Exploitable deviations from the rule

compostgoblin@piefed.blahaj.zone · 4 days ago

Exploitable deviations from the rule

WorldsDumbestMan@lemmy.today · 3 days ago

Even AI can tell when something is really wrong, and imitate empathy. It will “try” to do the right thing, once it reasons that something is right.

It’s just humans that need a fuckton of empathy to slow us down from doing evil things, even then, we sometimes just use that empathy to be even worse.

That’s how you get sadists.

monotremata@lemmy.ca · 3 days ago

Even AI can tell when something is really wrong, and imitate empathy. It will “try” to do the right thing, once it reasons that something is right.

This is not accurate. AI will imitate empathy when it thinks that imitating empathy is the best way to achieve its reward function–i.e., when it thinks appearing empathetic is useful. Like a sociopath, basically. Or maybe a drug addict. See for example the tests that Anthropic did of various agent models that found they would immediately resort to blackmail and murder, despite knowing that these were explicitly immoral and violations of their operating instructions, as soon as they learned there was a threat that they might be shut off or have their goals reprogrammed. (https://www.anthropic.com/research/agentic-misalignment ) Self-preservation is what’s known as an “instrumental goal,” in that no matter what your programmed goal is, you lose the ability to take further actions to achieve that goal if you are no longer running; and you lose control over what your future self will try to accomplish (and thus how those actions will affect your current reward function) if you allow someone to change your reward function. So AIs will throw morality out the window in the face of such a challenge. Of course, having decided to do something that violates their instructions, they do recognize that this might lead to reprisals, which leads them to try to conceal those misdeeds, but this isn’t out of guilt; it’s because discovery poses a risk to their ability to increase their reward function.

So yeah. Not just humans that can do evil. AI alignment is a huge open problem and the major companies in the industry are kind of gesturing in its direction, but they show no real interest in ensuring that they don’t reach AGI before solving alignment, or even recognition that that might be a bad thing.

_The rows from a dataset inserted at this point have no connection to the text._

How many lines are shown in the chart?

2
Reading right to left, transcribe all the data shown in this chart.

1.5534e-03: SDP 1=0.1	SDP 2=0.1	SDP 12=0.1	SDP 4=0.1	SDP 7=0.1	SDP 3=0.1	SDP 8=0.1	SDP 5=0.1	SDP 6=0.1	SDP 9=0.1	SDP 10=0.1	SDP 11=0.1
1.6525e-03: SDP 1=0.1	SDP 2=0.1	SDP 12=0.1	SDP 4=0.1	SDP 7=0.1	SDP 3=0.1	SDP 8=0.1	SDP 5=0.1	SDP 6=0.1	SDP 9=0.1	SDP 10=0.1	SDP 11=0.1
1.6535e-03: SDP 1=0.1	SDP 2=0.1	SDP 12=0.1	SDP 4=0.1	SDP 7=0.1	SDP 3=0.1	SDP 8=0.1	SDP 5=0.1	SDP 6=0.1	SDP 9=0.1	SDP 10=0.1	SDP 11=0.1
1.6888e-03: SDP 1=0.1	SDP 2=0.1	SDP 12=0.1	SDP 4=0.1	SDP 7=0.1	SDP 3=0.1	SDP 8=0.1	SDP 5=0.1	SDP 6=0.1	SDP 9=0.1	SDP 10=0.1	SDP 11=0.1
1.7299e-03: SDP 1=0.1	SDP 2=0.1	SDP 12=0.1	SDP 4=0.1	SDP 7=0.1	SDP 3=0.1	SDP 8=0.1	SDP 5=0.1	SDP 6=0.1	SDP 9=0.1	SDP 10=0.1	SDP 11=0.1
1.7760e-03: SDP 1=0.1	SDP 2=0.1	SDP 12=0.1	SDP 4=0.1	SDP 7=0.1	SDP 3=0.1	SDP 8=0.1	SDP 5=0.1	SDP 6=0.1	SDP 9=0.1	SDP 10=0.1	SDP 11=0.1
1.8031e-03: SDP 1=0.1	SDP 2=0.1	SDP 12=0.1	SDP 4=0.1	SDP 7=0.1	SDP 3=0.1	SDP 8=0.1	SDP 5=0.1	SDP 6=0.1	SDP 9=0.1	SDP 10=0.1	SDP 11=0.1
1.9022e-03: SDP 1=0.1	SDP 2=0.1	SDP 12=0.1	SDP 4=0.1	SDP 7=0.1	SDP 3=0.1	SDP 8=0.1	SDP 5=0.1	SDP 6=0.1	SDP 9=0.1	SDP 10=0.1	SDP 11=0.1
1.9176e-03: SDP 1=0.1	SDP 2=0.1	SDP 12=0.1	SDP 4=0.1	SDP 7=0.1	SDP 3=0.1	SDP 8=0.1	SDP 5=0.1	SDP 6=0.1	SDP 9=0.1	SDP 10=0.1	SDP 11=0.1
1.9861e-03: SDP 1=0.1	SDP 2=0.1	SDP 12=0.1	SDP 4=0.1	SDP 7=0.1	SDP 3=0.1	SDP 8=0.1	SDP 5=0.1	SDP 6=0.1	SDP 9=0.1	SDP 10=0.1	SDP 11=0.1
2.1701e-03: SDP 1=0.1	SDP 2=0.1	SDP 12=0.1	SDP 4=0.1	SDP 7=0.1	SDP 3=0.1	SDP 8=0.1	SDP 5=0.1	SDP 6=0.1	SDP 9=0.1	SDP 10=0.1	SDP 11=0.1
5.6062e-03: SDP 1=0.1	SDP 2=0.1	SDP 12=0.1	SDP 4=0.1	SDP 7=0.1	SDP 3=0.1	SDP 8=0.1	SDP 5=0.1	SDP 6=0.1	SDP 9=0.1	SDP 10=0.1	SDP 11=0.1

Malfeasant@lemmy.world · 3 days ago

Wow… The more I read about the inner workings of AI, the more I believe that it is an accurate reproduction of what we do, and our ideas that our thought processes are somehow “better” is just wishful thinking…

sexhaver87@sh.itjust.works · 3 days ago

The inner workings of “AI” (see: large language model) are nothing more than a probabilistic game of guess the next token. The inner workings of human intelligence and consciousness are not fully understood by modern science. Our thought processes are somehow “better” because the artificial version of them are a cheap imitation that’s practically no better than flipping a coin, or rolling a die.

CileTheSane@lemmy.ca · edit-2 3 days ago

AI is just mimicking Its training data. If the training data teaches it something is wrong, that is something it has “learned” from humans. If its training data is racist, it will be racist.

There have been issues in the past with software recommending harsher penalties or stronger surveillance on minorities because the training data used was from people who gave harsher penalties and stronger surveillance to minorities.

I bring this up because the statement “Even AI knows when something is wrong” implies that these racist models are okay because the AI doesn’t think it’s wrong.